The first method is the less powerful option, but still requires 
constructing a meaningful error message which could help the user.

There are many possible error recovery strategies. For example, 
you might decide to insert some token according to the parsing 
information available up to the moment when error is discovered, 
if that would fix the problem and allow to continue parsing. 
Another option is to ignore a series of further tokens (treat 
them a whitespace, for example), until parser is able to continue 
its work. Also there are many heuristics for typical error 
situations.

All of these can only be performed if parser gathers the syntax 
information which can be inferred from source code according to 
the grammar rules.

In stage 2 you have only performed some basic analysis, like, 
e.g., matched braces to define some hierarchy. This means that at 
the time when you find a missing brace, for example, you cannot 
tell anything more than that braces don't match. Or, if the user 
inserts a brace in an incorrect location, it is only possible to 
say that it is either missing somewhere and somewhere else 
another brace is missing, or that it is missing in one place, and 
some other brace is redundant. In many cases you won't even 
notice that a brace is incorrectly placed, and pass the resulting 
tree to the 3rd stage. You don't take any hint from grammar about 
the exact locations where some token should be present.

Now, stage 3 heavily depends on the output of stage 2. As I 
demonstrated in some examples, it could get the output which 
implies incorrect structure, even if that has not been found in 
the previous stage. You would need to analyze so much information 
attempting to find the real roots of a problem, that effectively 
it would involve duplicating (implicitly) the logic of previous 
stage, but with combinatorial complexity growth.

The problems you would need to deal with are much more complex 
than I described here. So you wouldn't be able to deliver error 
recovery at all, or (if you could) it would be either trivial or 
would require needlessly complex logic. Breaking the system at 
the wrong boundary (when the number of dependencies that cross 
the boundary is large) always introduces artificial complexity.
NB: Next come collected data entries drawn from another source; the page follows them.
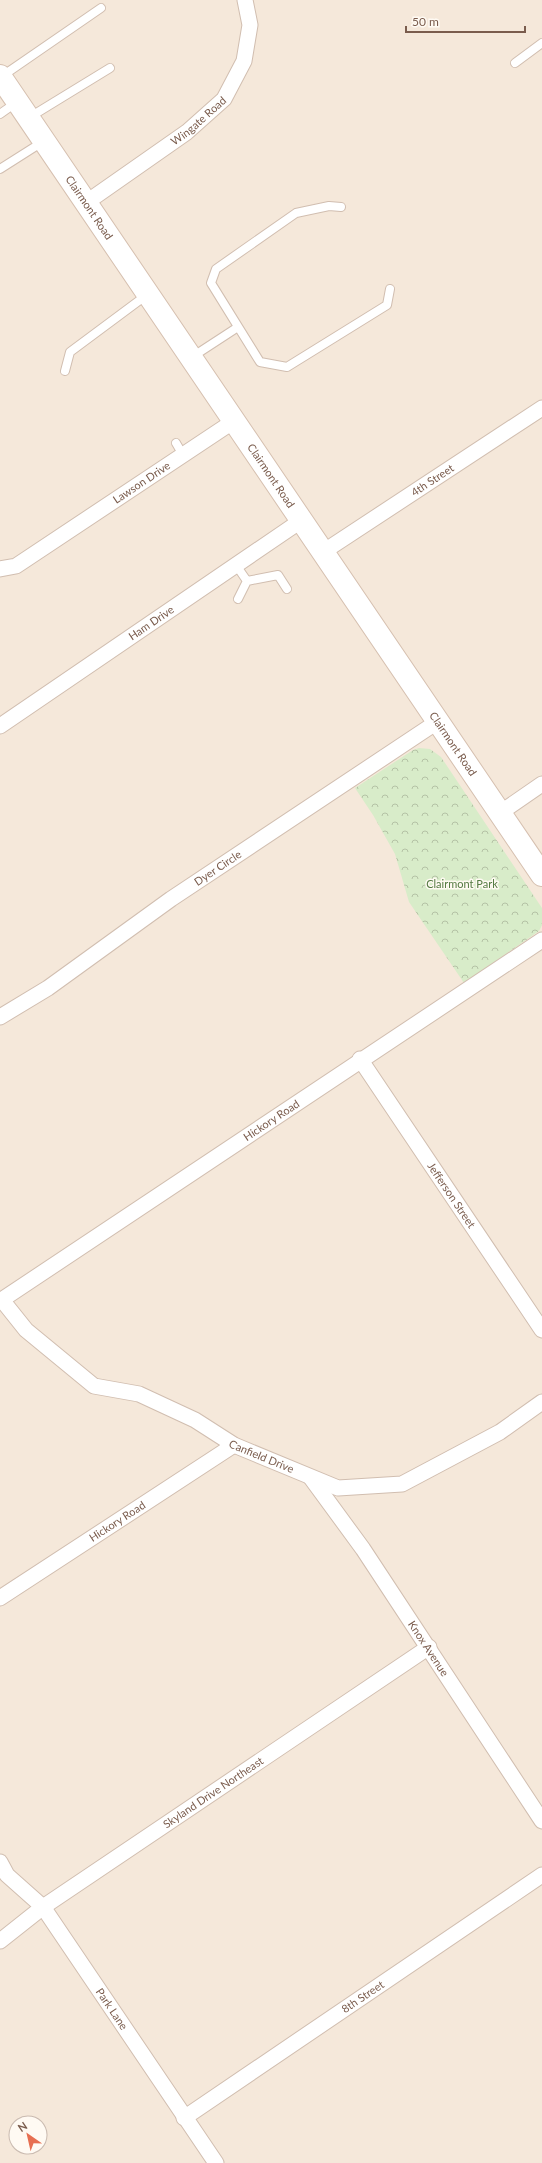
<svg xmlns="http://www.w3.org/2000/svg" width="542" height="2163" font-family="Lato,sans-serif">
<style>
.residential{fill:#f5e8da;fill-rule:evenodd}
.park{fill:url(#park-crowns)}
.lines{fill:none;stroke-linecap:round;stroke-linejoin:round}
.lane-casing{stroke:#d1beb0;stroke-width:10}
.street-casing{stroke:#d1beb0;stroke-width:17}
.secondary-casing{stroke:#d6c0b0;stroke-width:24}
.lane{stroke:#fff;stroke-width:8}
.street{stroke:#fff;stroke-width:15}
.secondary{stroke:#fff;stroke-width:22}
.labels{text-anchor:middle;stroke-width:3;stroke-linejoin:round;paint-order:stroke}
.street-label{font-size:11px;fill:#7a5c4d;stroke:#fffaf3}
.park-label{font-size:11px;fill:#537a41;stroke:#fffaf3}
</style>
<defs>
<pattern id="park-crowns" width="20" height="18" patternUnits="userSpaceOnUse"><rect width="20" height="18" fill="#d8ecc9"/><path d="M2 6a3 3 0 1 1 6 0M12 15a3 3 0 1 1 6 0" fill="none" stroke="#b4c2a5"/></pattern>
</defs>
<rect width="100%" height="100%" fill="#fdf6ec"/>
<path class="residential" d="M 0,0 L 542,0 L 542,2163 L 0,2163 ZM 16,2123 L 40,2123 L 40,2147 L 16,2147 Z"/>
<path class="park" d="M 419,748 L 430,749 L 441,757 L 542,908 L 542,925 L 539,931 L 464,983 L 409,902 L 395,854 L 373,815 L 355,788 L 413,750 Z"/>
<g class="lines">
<g class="lane-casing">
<path id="lane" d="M 515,63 L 542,43
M 1,77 L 101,8
M 0,114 L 17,102
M 30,117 L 110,68
M 0,169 L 44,141
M 341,207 L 329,206 L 296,213 L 216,269 L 211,283 L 260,362 L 287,367 L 387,305 L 390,289
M 192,357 L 238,327
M 65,371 L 70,352 L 148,294
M 176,443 L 183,455
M 236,565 L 247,581 L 238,599
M 247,581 L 278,575 L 287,589"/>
</g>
<g class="street-casing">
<g id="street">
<path id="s1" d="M 87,202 L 187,132 L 224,99 L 244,61 L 250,25 L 245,0"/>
<path id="s2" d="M 323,552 L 542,408"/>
<path id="s3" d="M 0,569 L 16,566 L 234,421"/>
<path id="s4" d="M 0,726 L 302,520"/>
<path d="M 500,813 L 542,784"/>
<path id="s5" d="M 0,1017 L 48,988 L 171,899 L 437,722"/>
<path id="s6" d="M 360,1059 L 542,1330"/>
<path id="s7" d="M 2,1300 L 26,1330 L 94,1386 L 139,1394 L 195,1420 L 234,1445 L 338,1488 L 402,1484 L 500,1432 L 542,1402"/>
<path id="s8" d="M 0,1301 L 542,940"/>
<path id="s9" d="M 311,1478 L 363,1549 L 542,1821"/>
<path id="s10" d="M 0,1598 L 234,1445"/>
<path id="s11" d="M 0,1862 L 7,1875 L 43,1907 L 216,2163"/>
<path id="s12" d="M 0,1941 L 43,1907 L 429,1647"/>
<path id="s13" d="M 184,2118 L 542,1875"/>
</g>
</g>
<g class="secondary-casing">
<g id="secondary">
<path id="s14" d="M 0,76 L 542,875"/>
</g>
</g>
<use href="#lane" class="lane"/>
<use href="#street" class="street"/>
<use href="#secondary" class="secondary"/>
</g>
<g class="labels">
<g class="street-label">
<text dy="4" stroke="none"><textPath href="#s1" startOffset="138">Wingate Road</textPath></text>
<text dy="4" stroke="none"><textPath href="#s14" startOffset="159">Clairmont Road</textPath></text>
<text dy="4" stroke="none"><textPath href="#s14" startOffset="483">Clairmont Road</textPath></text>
<text dy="4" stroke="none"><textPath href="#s2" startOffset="131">4th Street</textPath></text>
<text dy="4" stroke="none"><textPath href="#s3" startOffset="167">Lawson Drive</textPath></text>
<text dy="4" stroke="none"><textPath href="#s4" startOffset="183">Ham Drive</textPath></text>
<text dy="4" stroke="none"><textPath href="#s14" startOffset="807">Clairmont Road</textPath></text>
<text dy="4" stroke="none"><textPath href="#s5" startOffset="264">Dyer Circle</textPath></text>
<text dy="4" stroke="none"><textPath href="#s8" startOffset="326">Hickory Road</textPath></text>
<text dy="4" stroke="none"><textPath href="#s6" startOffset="164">Jefferson Street</textPath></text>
<text dy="4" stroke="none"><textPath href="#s7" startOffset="310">Canfield Drive</textPath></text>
<text dy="4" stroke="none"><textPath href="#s10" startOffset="140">Hickory Road</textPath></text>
<text dy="4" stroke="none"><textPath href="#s9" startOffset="207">Knox Avenue</textPath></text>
<text dy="4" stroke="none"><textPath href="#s12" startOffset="260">Skyland Drive Northeast</textPath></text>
<text dy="4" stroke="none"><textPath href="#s13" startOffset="216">8th Street</textPath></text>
<text dy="4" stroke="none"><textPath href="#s11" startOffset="186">Park Lane</textPath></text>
</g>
<g class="park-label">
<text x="462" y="888">Clairmont Park</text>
</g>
</g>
<g transform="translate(28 2135) rotate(326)"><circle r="19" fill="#fffaf3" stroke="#cabbb1"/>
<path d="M0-3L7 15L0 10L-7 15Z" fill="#e76f51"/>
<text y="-6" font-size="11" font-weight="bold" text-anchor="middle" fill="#7a5c4d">N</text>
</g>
<path d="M406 26v6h119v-6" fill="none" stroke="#7a5c4d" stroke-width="2"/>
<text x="412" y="26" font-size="12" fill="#7a5c4d" stroke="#fffaf3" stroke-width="3" paint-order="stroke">50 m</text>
</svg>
Described above is the illustration of what I call information 
loss. I may have described something not as clearly as needed, 
but I didn't have the goal to provide a thorough and verifiable 
analysis. I speculated and simplified a lot. If you decide to 
ignore this, it is not a problem and I don't state that you will 
fail any of your goals. Just admit that __for me__ this approach 
is not a viable option. Everything written above is IMHO and 
there may be many ways to resolve the problems with various 
degrees of success.